**Extracted entries**:
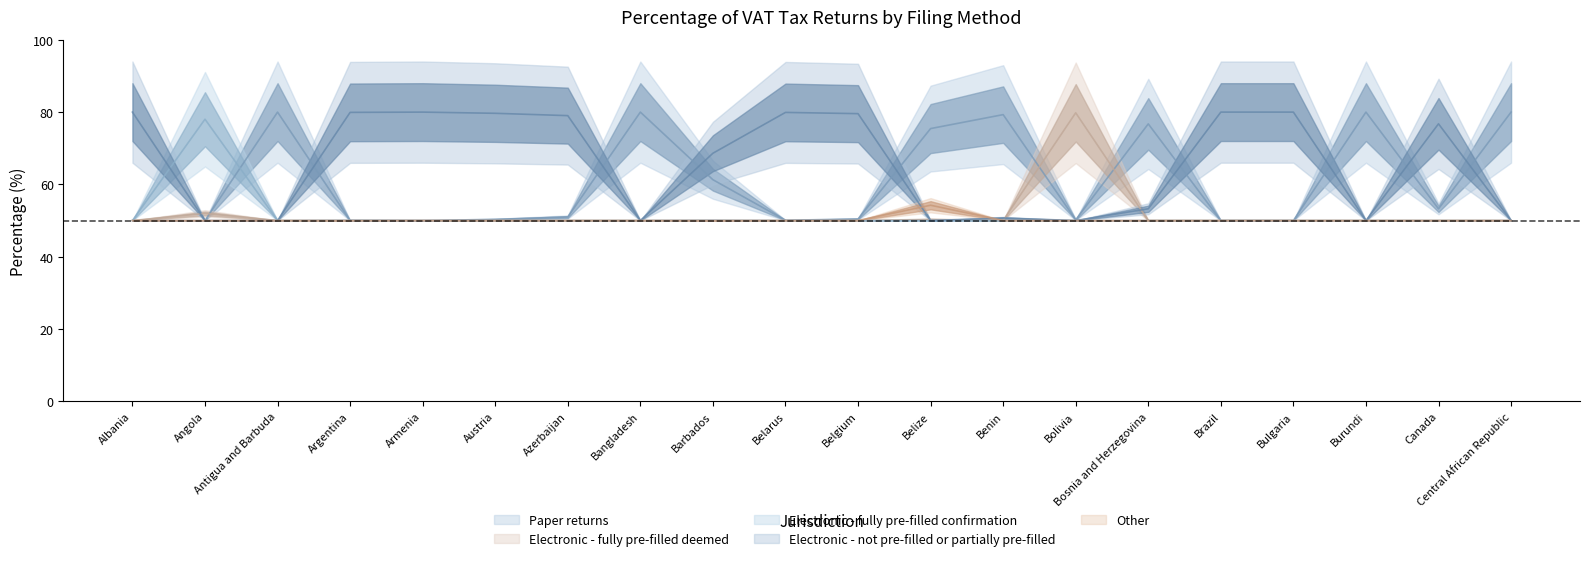

Which series has the widest spread of values?

Paper returns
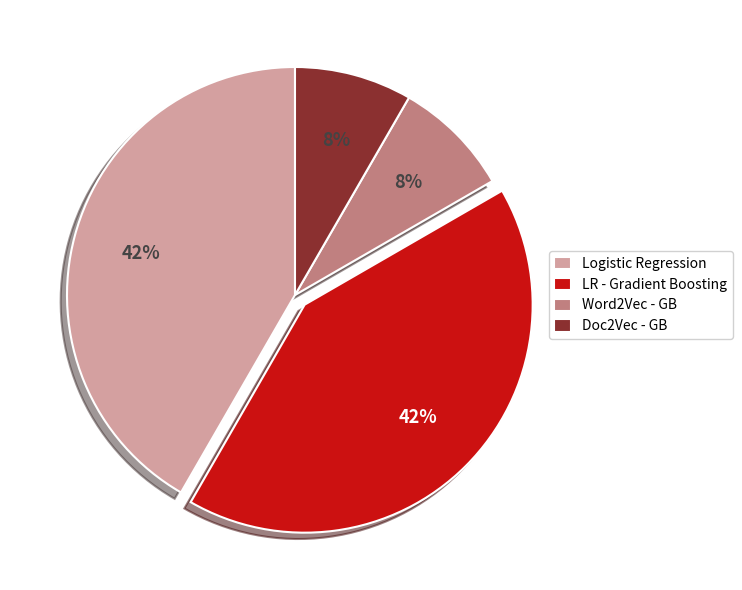

Is the sum of Doc2Vec - GB and Word2Vec - GB greater than half?

No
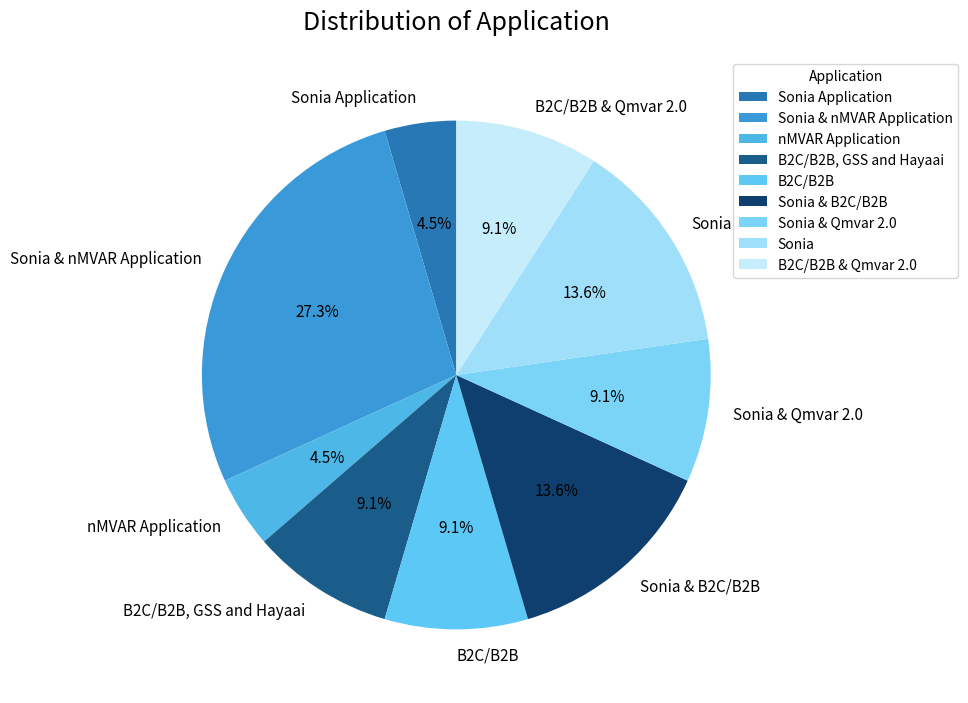

To the nearest percent, what is the average slice percentage?

11%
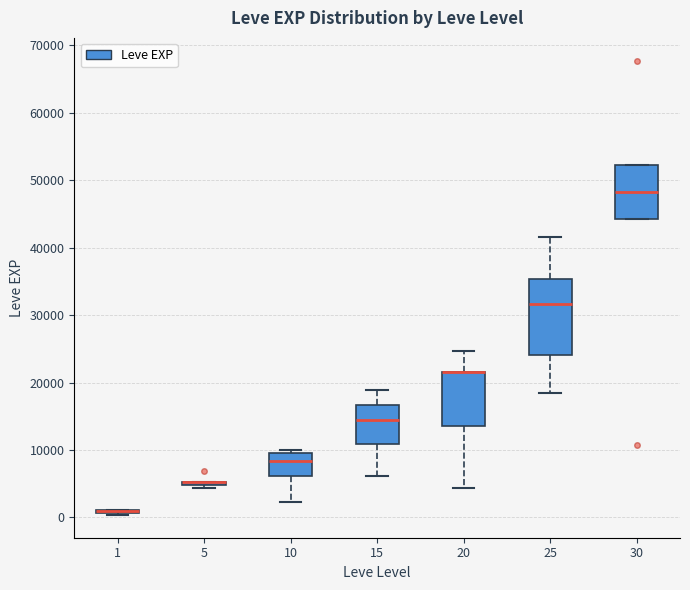

Where does the upper whisker of the box at x = 15 end on the y-axis? The values are not printed on the chart, so give them approximately, as read against the axis.

19000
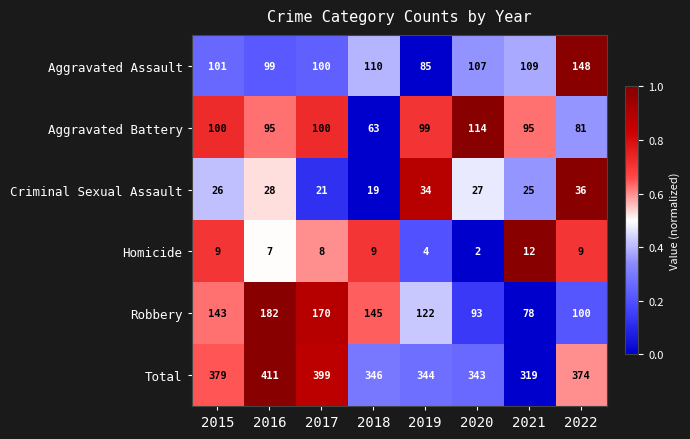

Which series changed the most between 2018 and 2022?

Robbery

**Your instructions**: Render the rows from the line containing "Which series changed" through the last line of the rows, inclusive, as a JSON list of strings, one string per line, leaving out blank lines.

**Final answer**:
[
  "Which series changed the most between 2018 and 2022?",
  "Robbery"
]